───── SELECTED TEXT
I’m maundering around Robert Irwin and the concept of perception. It was the Oct 14 NY Times article on Irwin that got me thinking — again — about what and how and why we perceive.
Irwin, in one of his exhibits, made a small but significant change to a San Diego Museum room that overlooked a wide view of the Pacific ocean. His exhibit consisted of cutting three rectangles into the existing windows. The Times quotes Irwin, “At first I didn’t realize the glass was tinted….So not only did my holes let in air and sound, adding another dimension to the experience, but they made everything seen through them appear in greater focus.” The reporter adds that Irwin “opened the window, that age-old pictorial device, letting in a cool rush of reality.”
Alternatively, I think I spend much of my time in reality. So, to reverse Irwin, I’ve been painting “stuff” around my neighborhood base. No sweeping views of vales and rivers, of volcanoes and archaic structures. Instead, I’m trying to perceive, in a painterly fashion, the place I spend most of my time. As usual for me, it consists of much that is “natural,” that is, growing things.
As usual, it’s outside, where I can enjoy the sun (when it shines) and the air and light.
Volkswagen and Horse Chestnut tree, 12 x 16, Pleine aire
In some ways, it feels to me like I’m going through Irwin to the other side — his concern is art “as a vehicle for attuning or returning individual patterns of attention and perception.” Mine is to stop seeing the world as full of my visual life and to see it as a painting.
I’m paying attention to my world, not just familiar, comforting, as city, full of interesting characters, Pacific northwest, foliage eating houses, but as containing appropriate scenes for painting. And painting as I can perceive it as well as the way it normally confronts me.
──────────
* WHAT THIS TASK INVOLVES *
Repeat word for word the passage of the essay on perception and painting that runs from "Volkswagen and Horse" up to and including "normally confronts me.".
───── MATERIAL SHOWN
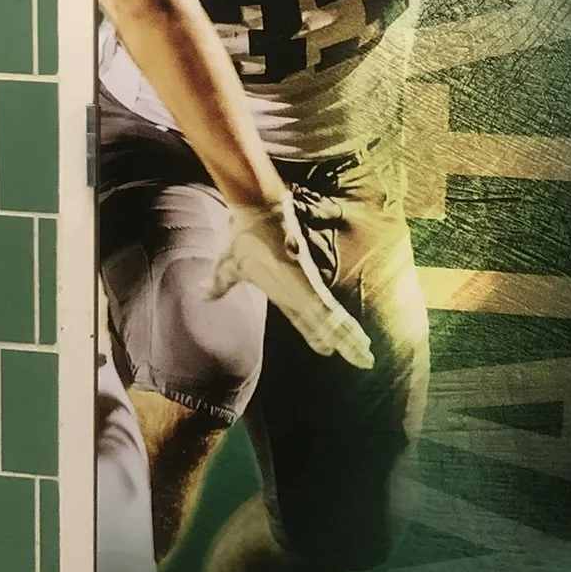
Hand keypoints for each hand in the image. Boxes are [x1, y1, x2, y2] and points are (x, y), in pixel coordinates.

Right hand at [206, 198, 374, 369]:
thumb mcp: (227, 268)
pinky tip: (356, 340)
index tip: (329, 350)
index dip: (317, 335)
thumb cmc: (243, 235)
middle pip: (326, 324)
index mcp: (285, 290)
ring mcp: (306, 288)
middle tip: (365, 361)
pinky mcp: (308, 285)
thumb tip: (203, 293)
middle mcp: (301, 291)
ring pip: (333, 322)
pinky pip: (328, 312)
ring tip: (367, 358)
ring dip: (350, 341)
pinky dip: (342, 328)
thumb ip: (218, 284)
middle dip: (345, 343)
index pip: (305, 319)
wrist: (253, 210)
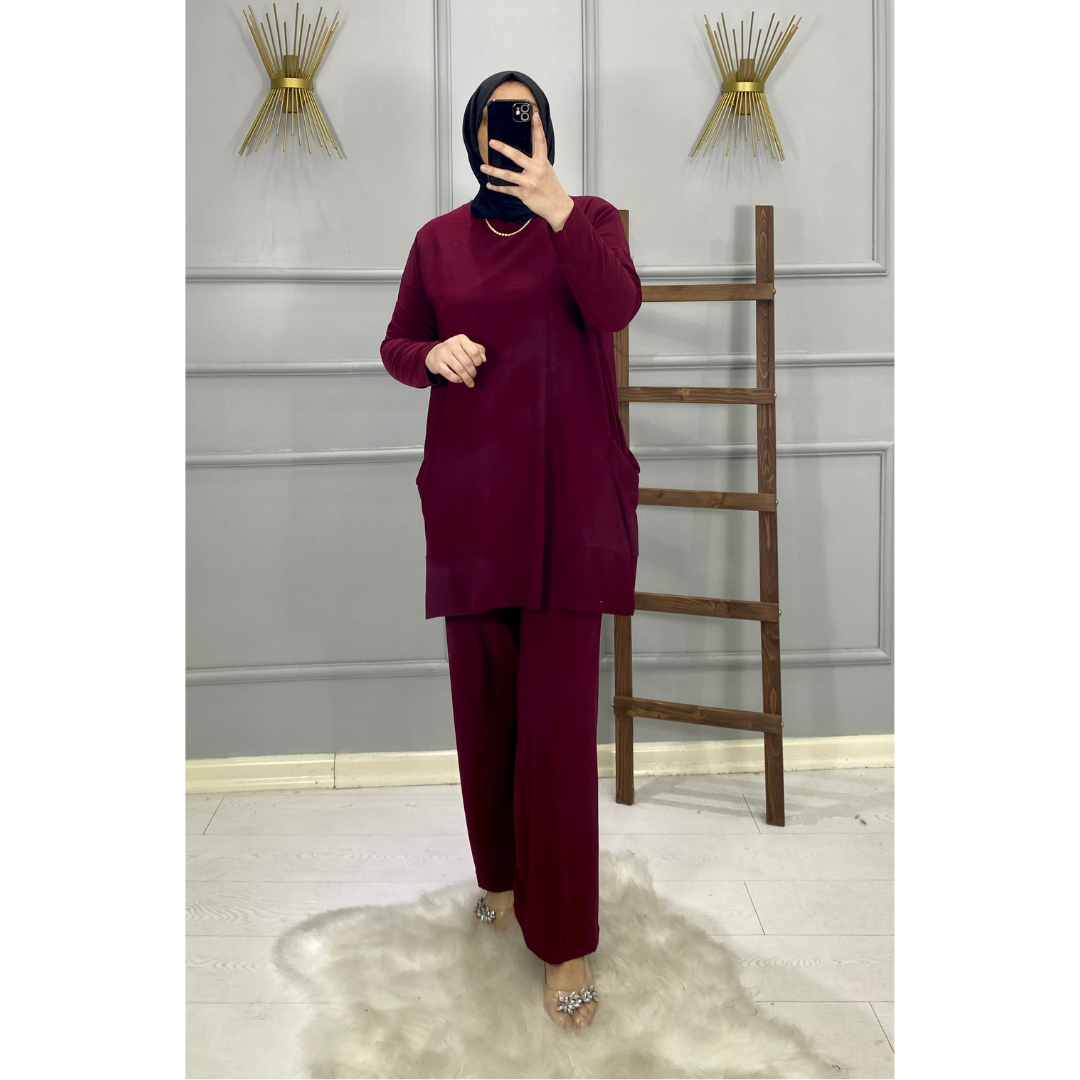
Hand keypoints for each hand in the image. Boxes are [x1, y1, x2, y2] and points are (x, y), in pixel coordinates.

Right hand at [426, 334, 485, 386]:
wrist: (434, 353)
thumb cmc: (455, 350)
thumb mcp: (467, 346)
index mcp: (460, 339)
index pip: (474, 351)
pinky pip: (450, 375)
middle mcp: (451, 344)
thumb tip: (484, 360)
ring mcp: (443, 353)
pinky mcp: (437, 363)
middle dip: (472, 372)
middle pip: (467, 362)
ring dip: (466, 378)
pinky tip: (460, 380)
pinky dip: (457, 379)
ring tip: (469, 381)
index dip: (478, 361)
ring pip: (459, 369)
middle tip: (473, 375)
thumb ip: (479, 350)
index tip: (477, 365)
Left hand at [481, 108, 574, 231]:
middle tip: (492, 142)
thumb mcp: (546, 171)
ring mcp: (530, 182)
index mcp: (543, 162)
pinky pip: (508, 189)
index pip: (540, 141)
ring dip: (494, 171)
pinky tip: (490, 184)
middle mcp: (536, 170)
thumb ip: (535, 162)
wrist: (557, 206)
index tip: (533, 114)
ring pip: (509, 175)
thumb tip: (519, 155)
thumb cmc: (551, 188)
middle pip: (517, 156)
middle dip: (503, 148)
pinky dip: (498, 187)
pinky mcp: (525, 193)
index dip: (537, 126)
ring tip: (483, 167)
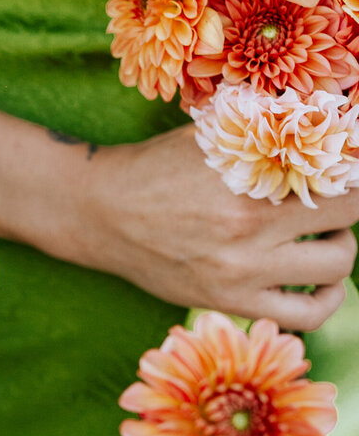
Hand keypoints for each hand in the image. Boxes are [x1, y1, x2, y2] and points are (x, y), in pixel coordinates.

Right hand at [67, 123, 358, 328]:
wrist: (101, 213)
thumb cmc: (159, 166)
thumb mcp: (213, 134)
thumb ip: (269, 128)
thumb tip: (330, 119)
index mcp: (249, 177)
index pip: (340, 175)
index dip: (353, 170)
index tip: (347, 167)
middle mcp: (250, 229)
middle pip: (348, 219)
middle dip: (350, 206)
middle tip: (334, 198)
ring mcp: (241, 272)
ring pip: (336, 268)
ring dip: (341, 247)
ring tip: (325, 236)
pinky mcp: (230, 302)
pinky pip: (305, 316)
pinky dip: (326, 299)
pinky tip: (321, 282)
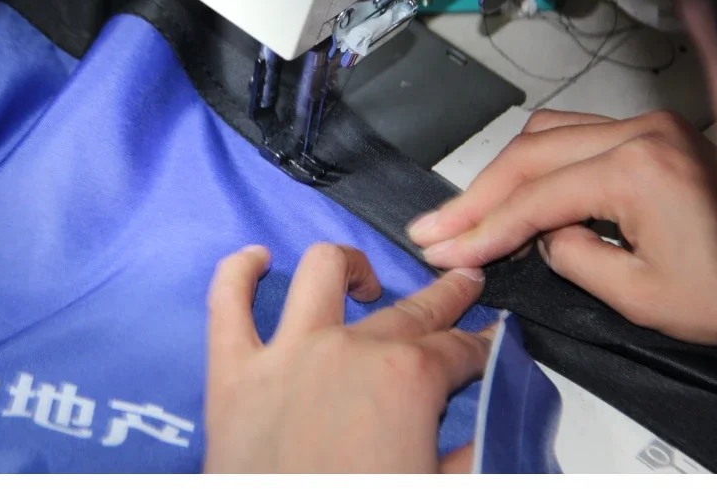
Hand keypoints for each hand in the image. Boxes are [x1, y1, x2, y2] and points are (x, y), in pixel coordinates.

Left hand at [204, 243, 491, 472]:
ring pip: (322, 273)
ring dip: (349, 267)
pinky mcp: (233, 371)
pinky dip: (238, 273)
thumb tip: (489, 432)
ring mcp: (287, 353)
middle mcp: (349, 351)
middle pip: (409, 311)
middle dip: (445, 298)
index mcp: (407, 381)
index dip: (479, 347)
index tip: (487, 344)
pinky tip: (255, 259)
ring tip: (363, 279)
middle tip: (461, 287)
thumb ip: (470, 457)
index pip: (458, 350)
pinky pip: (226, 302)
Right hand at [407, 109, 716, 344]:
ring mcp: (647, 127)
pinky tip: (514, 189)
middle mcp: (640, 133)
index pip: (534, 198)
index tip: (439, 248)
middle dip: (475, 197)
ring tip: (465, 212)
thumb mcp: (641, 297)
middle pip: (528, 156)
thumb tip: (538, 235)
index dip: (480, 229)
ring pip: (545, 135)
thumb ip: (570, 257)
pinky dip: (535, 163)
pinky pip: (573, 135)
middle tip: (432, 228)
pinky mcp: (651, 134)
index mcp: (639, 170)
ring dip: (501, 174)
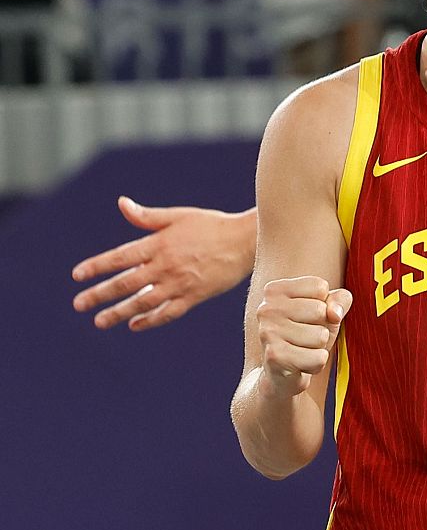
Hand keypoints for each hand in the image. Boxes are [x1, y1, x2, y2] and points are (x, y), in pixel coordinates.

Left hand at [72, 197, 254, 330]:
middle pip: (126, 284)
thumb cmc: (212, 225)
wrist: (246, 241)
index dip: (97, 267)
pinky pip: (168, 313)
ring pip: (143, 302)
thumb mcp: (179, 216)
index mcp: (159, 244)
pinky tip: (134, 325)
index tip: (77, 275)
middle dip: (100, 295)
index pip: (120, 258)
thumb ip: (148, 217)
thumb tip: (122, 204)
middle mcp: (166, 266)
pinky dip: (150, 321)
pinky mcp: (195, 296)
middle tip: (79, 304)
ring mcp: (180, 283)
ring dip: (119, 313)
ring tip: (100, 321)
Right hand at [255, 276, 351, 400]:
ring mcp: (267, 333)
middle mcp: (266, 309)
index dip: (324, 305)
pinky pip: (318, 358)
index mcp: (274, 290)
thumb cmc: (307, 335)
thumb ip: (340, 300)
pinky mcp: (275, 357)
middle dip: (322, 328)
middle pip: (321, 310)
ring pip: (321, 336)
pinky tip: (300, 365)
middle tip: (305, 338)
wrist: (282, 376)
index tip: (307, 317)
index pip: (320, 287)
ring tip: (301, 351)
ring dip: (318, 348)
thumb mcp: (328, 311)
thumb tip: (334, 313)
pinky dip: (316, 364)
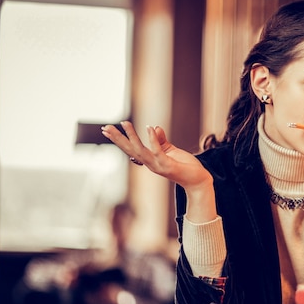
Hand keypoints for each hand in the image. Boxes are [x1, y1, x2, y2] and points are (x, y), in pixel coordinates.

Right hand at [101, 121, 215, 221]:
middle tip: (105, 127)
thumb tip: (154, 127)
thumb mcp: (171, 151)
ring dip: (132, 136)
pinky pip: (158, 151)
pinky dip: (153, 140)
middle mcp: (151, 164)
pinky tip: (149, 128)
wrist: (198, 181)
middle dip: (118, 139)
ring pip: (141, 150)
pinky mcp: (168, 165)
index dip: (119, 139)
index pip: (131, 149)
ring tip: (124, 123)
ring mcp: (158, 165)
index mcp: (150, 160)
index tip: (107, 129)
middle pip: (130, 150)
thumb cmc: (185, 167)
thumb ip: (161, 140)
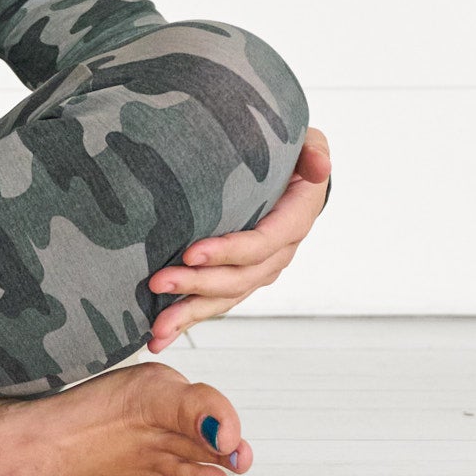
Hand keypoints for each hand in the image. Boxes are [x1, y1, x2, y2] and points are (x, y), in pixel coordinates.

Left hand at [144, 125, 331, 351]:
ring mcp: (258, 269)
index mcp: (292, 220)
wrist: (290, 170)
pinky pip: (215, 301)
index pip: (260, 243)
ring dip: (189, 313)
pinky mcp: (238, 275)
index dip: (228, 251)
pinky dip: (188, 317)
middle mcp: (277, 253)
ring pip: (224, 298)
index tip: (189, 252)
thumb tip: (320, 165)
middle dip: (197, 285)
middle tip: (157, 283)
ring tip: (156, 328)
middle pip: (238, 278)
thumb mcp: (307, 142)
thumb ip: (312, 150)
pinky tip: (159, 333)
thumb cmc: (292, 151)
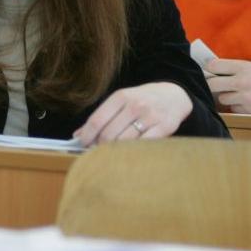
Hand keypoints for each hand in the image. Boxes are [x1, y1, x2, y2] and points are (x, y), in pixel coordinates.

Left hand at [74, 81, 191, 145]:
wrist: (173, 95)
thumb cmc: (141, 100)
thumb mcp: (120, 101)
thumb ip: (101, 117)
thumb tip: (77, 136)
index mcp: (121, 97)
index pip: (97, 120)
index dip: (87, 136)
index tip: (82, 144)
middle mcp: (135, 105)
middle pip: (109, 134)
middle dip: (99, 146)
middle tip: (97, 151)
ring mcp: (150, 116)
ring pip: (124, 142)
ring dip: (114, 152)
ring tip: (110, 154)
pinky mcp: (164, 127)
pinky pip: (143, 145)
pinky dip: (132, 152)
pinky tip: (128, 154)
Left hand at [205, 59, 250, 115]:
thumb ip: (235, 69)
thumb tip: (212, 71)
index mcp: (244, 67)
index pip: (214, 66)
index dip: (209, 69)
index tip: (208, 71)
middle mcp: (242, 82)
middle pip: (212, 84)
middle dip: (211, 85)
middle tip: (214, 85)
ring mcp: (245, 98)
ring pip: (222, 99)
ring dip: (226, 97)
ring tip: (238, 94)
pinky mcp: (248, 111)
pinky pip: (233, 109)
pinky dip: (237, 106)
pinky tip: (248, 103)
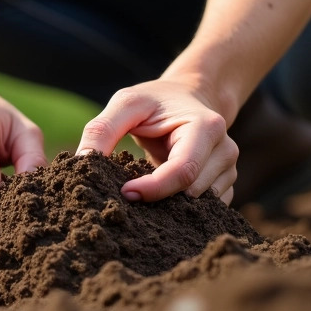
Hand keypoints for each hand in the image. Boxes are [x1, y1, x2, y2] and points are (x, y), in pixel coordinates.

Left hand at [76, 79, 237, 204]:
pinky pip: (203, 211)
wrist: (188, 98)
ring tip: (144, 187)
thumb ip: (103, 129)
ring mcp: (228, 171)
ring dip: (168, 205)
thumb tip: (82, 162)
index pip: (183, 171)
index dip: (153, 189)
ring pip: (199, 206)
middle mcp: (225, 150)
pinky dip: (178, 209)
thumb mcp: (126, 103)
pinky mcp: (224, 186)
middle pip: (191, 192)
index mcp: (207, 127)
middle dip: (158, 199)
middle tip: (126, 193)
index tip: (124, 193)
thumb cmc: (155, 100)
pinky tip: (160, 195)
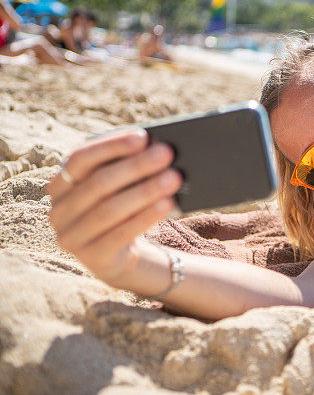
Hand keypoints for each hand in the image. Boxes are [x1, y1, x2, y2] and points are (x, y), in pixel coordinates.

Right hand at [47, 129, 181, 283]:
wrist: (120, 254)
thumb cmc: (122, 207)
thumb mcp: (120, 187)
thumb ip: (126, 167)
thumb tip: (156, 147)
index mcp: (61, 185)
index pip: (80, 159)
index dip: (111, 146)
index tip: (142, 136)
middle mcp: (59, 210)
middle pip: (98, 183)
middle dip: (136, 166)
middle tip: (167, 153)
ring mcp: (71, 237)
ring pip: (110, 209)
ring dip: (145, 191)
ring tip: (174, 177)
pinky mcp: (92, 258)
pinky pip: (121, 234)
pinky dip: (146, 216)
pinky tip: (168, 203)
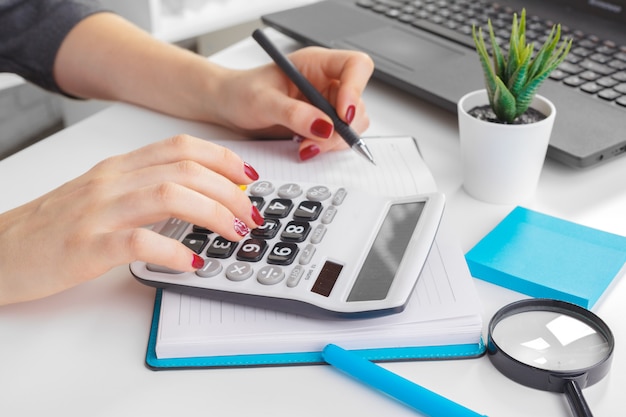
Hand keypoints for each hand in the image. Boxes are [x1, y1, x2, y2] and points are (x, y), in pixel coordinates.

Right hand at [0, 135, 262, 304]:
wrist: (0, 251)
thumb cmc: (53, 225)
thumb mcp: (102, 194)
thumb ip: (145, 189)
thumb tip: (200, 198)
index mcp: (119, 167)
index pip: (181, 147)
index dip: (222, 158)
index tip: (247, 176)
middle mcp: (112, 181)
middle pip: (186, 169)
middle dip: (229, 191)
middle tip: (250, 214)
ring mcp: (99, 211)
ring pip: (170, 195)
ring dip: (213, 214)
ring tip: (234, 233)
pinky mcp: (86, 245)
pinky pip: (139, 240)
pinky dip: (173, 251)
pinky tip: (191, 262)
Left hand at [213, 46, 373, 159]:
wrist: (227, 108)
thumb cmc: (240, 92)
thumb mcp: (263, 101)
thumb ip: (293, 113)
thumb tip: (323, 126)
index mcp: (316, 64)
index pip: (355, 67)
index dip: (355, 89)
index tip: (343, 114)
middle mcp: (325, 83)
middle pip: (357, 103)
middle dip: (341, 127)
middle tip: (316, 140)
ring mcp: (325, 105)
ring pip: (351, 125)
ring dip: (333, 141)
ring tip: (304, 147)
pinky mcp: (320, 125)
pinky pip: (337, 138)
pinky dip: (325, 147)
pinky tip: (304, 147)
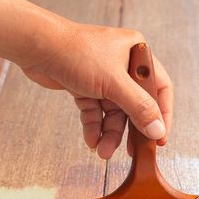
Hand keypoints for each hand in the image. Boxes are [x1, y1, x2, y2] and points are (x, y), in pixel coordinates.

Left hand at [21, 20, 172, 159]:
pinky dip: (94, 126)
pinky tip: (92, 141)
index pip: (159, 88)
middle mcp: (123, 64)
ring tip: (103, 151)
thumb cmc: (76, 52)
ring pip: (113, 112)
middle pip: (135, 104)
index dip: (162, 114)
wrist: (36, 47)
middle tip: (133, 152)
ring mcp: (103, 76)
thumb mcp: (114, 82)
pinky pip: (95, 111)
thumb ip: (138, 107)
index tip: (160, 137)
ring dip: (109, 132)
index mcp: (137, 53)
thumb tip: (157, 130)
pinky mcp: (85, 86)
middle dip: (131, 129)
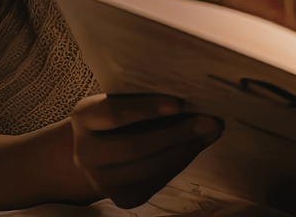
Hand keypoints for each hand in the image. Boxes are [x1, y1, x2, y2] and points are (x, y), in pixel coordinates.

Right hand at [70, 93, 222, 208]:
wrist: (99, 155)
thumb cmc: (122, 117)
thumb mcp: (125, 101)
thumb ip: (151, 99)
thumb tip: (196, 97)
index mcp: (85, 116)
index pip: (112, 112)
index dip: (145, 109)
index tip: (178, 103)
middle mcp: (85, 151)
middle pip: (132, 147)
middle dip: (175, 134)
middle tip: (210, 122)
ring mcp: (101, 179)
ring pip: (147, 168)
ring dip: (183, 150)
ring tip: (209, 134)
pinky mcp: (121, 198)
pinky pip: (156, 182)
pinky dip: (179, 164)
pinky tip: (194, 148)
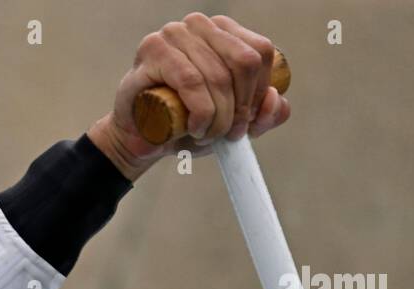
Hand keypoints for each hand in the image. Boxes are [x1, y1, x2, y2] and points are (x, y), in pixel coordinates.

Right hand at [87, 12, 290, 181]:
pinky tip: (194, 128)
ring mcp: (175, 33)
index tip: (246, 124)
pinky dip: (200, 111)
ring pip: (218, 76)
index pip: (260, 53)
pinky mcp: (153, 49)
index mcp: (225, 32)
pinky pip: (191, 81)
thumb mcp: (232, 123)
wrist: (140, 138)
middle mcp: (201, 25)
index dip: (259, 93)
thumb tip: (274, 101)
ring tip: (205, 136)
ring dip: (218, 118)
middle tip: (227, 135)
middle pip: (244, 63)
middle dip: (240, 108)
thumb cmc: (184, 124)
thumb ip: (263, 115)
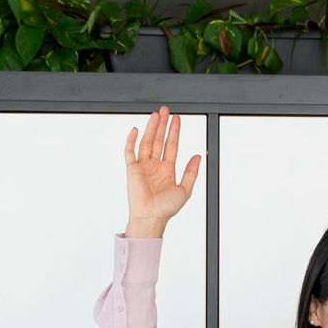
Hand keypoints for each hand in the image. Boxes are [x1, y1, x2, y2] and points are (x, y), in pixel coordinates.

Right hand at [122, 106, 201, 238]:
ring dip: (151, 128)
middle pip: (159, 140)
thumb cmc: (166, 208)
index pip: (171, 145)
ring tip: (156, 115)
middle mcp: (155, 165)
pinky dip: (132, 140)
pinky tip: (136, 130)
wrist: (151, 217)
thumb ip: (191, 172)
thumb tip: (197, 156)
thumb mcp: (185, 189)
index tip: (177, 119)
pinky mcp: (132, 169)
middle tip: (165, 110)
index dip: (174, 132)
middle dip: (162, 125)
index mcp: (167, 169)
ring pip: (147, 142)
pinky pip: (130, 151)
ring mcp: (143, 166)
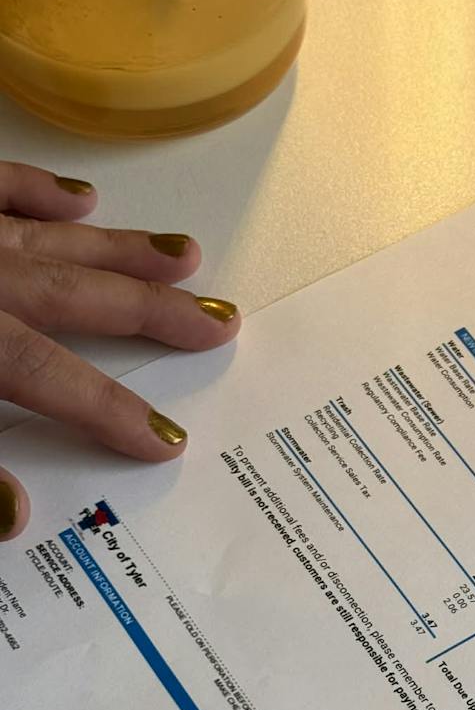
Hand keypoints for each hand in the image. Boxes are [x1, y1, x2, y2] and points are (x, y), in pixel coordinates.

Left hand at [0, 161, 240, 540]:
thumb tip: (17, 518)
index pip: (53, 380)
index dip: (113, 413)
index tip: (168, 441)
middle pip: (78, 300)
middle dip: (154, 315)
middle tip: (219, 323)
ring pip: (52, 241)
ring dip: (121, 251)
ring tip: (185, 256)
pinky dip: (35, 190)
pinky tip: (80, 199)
──────────
* SOLUTION TO THIS EXERCISE *
Volkswagen and Horse Chestnut tree, 12 x 16, Pleine aire
In some ways, it feels to me like I’m going through Irwin to the other side — his concern is art “as a vehicle for attuning or returning individual patterns of attention and perception.” Mine is to stop seeing the world as full of my visual life and to see it as a painting.
I’m paying attention to my world, not just familiar, comforting, as city, full of interesting characters, Pacific northwest, foliage eating houses, but as containing appropriate scenes for painting. And painting as I can perceive it as well as the way it normally confronts me.